OK mensus, its time to really check your wheel bearings... I blew the rear seal out of my boat trailer last Monday and luckly I was just about a mile from the lake... made a big mess with grease all over the tire rim and the rear of the trailer as well as some on the boat..I found that the Inside seal had just rusted from letting water in form some place and it just gave up. It chewed up a little on the hub as well as the spindle.. bummers... I was able to get a new hub and bearings not far from where I was but the thought of having to do that repair along side a busy highway is not something I would wish on anybody...Check and while your at it you about as well repack um.


----------



## nomowork (Sep 1, 2011)

Thanks for the reminder.

I have a brand new trailer for my salt water boat. I pump in grease after every salt water dunking.

I installed a brand new axle, bearings, etc. on my aluminum boat trailer just after buying it. I've had bearing failures before so a hundred something dollars for a brand new axle is cheap insurance for me.


----------



## S&amp;MFISH (Sep 3, 2011)

Everyone,on this note mat I interject here. Earlier this season I serviced my bearings and everything was fine. I noticed a little greas oozing from the dust cap,so last week before we went to LOZ ,I took the cap off and sealed it with "High Temp" RTV sealant. I neglected to do it to the other side,as I saw no problems to speak of. Well ,I decided to check that bearing today and found water in it. Cost me a day fishing to repair it. The moral is to seal the dust cap also,'cause water will find it's way in.


----------



## ditchen (Sep 3, 2011)

I use bearing buddies and check them after 3 or 4 times after launching in the water. Or when one cover will just roll off and throws ya a reminder.


----------



## KRS62 (Sep 3, 2011)

I lost a bearing buddy and thought I could still head out for a gator hunt. (I took it slow.) I got to the ramp okay. I also got home okay, but kept noticing a burning smell. I tracked it down to the hub. 30 minutes after I got home the rim was too hot to touch! The bearing was mostly gone. I just rebuilt them 6 months ago, so not sure happened. 
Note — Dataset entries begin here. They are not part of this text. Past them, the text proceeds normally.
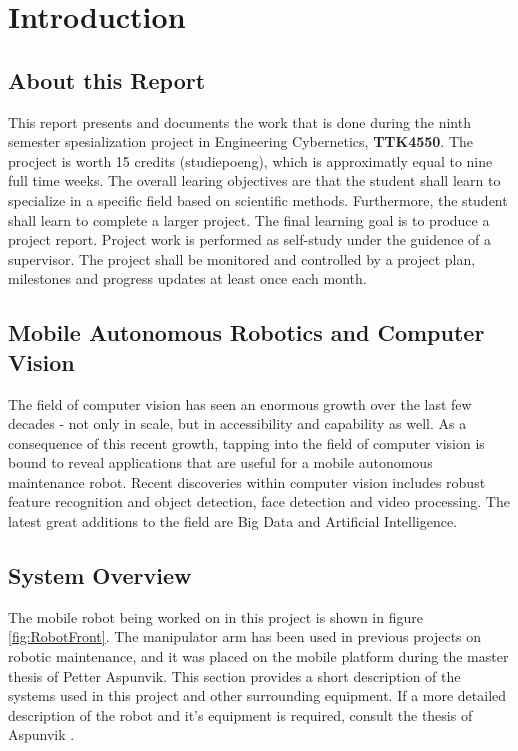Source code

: \chapter{Introduction}
\label{chp:introduction} 

\section{About this Report}

This report presents and documents the work that is done during the ninth semester spesialization project in Engineering Cybernetics, \textbf{TTK4550}. The procject is worth 15 credits (studiepoeng), which is approximatly equal to nine full time weeks. The overall learing objectives are that the student shall learn to specialize in a specific field based on scientific methods. Furthermore, the student shall learn to complete a larger project. The final learning goal is to produce a project report. Project work is performed as self-study under the guidence of a supervisor. The project shall be monitored and controlled by a project plan, milestones and progress updates at least once each month.

\section{Mobile Autonomous Robotics and Computer Vision}

The field of computer vision has seen an enormous growth over the last few decades - not only in scale, but in accessibility and capability as well. As a consequence of this recent growth, tapping into the field of computer vision is bound to reveal applications that are useful for a mobile autonomous maintenance robot. Recent discoveries within computer vision includes robust feature recognition and object detection, face detection and video processing. The latest great additions to the field are Big Data and Artificial Intelligence.

\section{System Overview}

The mobile robot being worked on in this project is shown in figure \ref{fig:RobotFront}. The manipulator arm  has been used in previous projects on robotic maintenance, and it was placed on the mobile platform during the master thesis of Petter Aspunvik. This section provides a short description of the systems used in this project and other surrounding equipment. If a more detailed description of the robot and it's equipment is required, consult the thesis of Aspunvik \cite{aspunvik}.

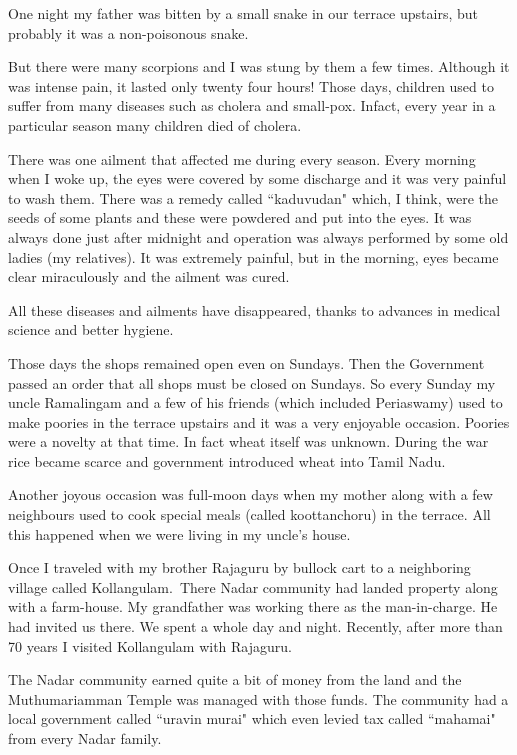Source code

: One night my father was bitten by a small snake in our terr\-ace upstairs, 
but probably it was a non-poisonous snake.

But there were many scorpions and I was stung by them a few times. 
Although it was intense pain, it lasted only twenty four hours! Those 
days, children used to suffer from many disea\-ses such as cholera and 
small-pox. Infact, every year in a parti\-cular season many children died 
of cholera.


There was one ailment that affected me during every season. 
Every morning when I woke up, the eyes were covered by some discharge 
and it was very painful to wash them. There was a remedy called 
``kaduvudan" which, I think, were the seeds of some plants and these were 
powdered and put into the eyes. It was always done just after midnight 
and operation was always performed by some old ladies (my relatives). It 
was extremely painful, but in the morning, eyes became clear 
miraculously and the ailment was cured.


All these diseases and ailments have disappeared, thanks to advances in 
medical science and better hygiene.
 
Those days the shops remained open even on Sundays. Then the Government 
passed an order that all shops must be closed on Sundays. So every 
Sunday my uncle Ramalingam and a few of his friends (which included 
Periaswamy) used to make poories in the terrace upstairs and it was a 
very enjoyable occasion. Poories were a novelty at that time. In fact 
wheat itself was unknown. During the war rice became scarce and 
government introduced wheat into Tamil Nadu.


Another joyous occasion was full-moon days when my mo\-ther along with a 
few neighbours used to cook special meals (ca\-lled koottanchoru) in the 
terrace. All this happened when we were living in my uncle's house.
 
Once I traveled with my brother Rajaguru by bullock cart to a 
neighboring village called Kollangulam.\ There Nadar community had landed 
property along with a farm-house. My grandfather was working there as 
the man-in-charge. He had invited us there. We spent a whole day and 
night. Recently, after more than 70 years I visited Kollangulam with 
Rajaguru.
\newpage

The Nadar community earned quite a bit of money from the land and the 
Muthumariamman Temple was managed with those funds. The community had a 
local government called ``uravin murai" which even levied tax called 
``mahamai" from every Na\-dar family.


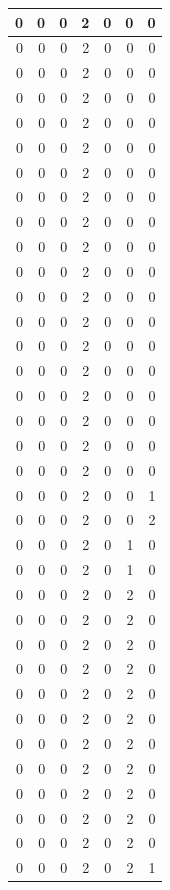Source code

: \documentclass[
  12pt,
]{krantz}
\begin{document}
\begin{tabular}{r|r|r|r|r|r|r}
\hline
0 & 0 & 0 & 2 & 0 & 0 & 0\\
\hline
0 & 0 & 0 & 2 & 0 & 0 & 0\\
\hline
0 & 0 & 0 & 2 & 0 & 0 & 0\\
\hline
0 & 0 & 0 & 2 & 0 & 0 & 0\\
\hline
0 & 0 & 0 & 2 & 0 & 0 & 0\\
\hline
0 & 0 & 0 & 2 & 0 & 0 & 0\\
\hline
0 & 0 & 0 & 2 & 0 & 0 & 0\\
\hline
0 & 0 & 0 & 2 & 0 & 0 & 0\\
\hline
0 & 0 & 0 & 2 & 0 & 0 & 0\\
\hline
0 & 0 & 0 & 2 & 0 & 0 & 0\\
\hline
0 & 0 & 0 & 2 & 0 & 0 & 0\\
\hline
0 & 0 & 0 & 2 & 0 & 0 & 0\\
\hline
0 & 0 & 0 & 2 & 0 & 0 & 0\\
\hline
0 & 0 & 0 & 2 & 0 & 0 & 0\\
\hline
0 & 0 & 0 & 2 & 0 & 0 & 0\\
\hline
0 & 0 & 0 & 2 & 0 & 0 & 0\\
\hline
0 & 0 & 0 & 2 & 0 & 0 & 0\\
\hline
0 & 0 & 0 & 2 & 0 & 0 & 0\\
\hline
0 & 0 & 0 & 2 & 0 & 0 & 0\\
\hline
0 & 0 & 0 & 2 & 0 & 0 & 1\\
\hline
0 & 0 & 0 & 2 & 0 & 0 & 2\\
\hline
0 & 0 & 0 & 2 & 0 & 1 & 0\\
\hline
0 & 0 & 0 & 2 & 0 & 1 & 0\\
\hline
0 & 0 & 0 & 2 & 0 & 2 & 0\\
\hline
0 & 0 & 0 & 2 & 0 & 2 & 0\\
\hline
0 & 0 & 0 & 2 & 0 & 2 & 0\\
\hline
0 & 0 & 0 & 2 & 0 & 2 & 0\\
\hline
0 & 0 & 0 & 2 & 0 & 2 & 0\\
\hline
0 & 0 & 0 & 2 & 0 & 2 & 0\\
\hline
0 & 0 & 0 & 2 & 0 & 2 & 0\\
\hline
0 & 0 & 0 & 2 & 0 & 2 & 0\\
\hline
0 & 0 & 0 & 2 & 0 & 2 & 0\\
\hline
0 & 0 & 0 & 2 & 0 & 2 & 0\\
\hline
0 & 0 & 0 & 2 & 0 & 2 & 0\\
\hline
0 & 0 & 0 & 2 & 0 & 2 & 1\\

\end{tabular}
\end{document}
Oh well, I planned on putting a whole new axle on it anyway.

KRS


----------



## Waterwings (Sep 4, 2011)

I always do a once-over look of the trailer to include bolts, tire pressure, straps, _and_ bearing grease, before every trip. Even though the longest trip I make around here is only about 22 miles round trip, and the shortest being 3 miles (round trip also), because we all know that sh!t happens.


----------



## basstender10.6 (Sep 4, 2011)

I pulled my boat out of the water for the season today. I checked over everything before the trip even though the trip was only 300 ft!


----------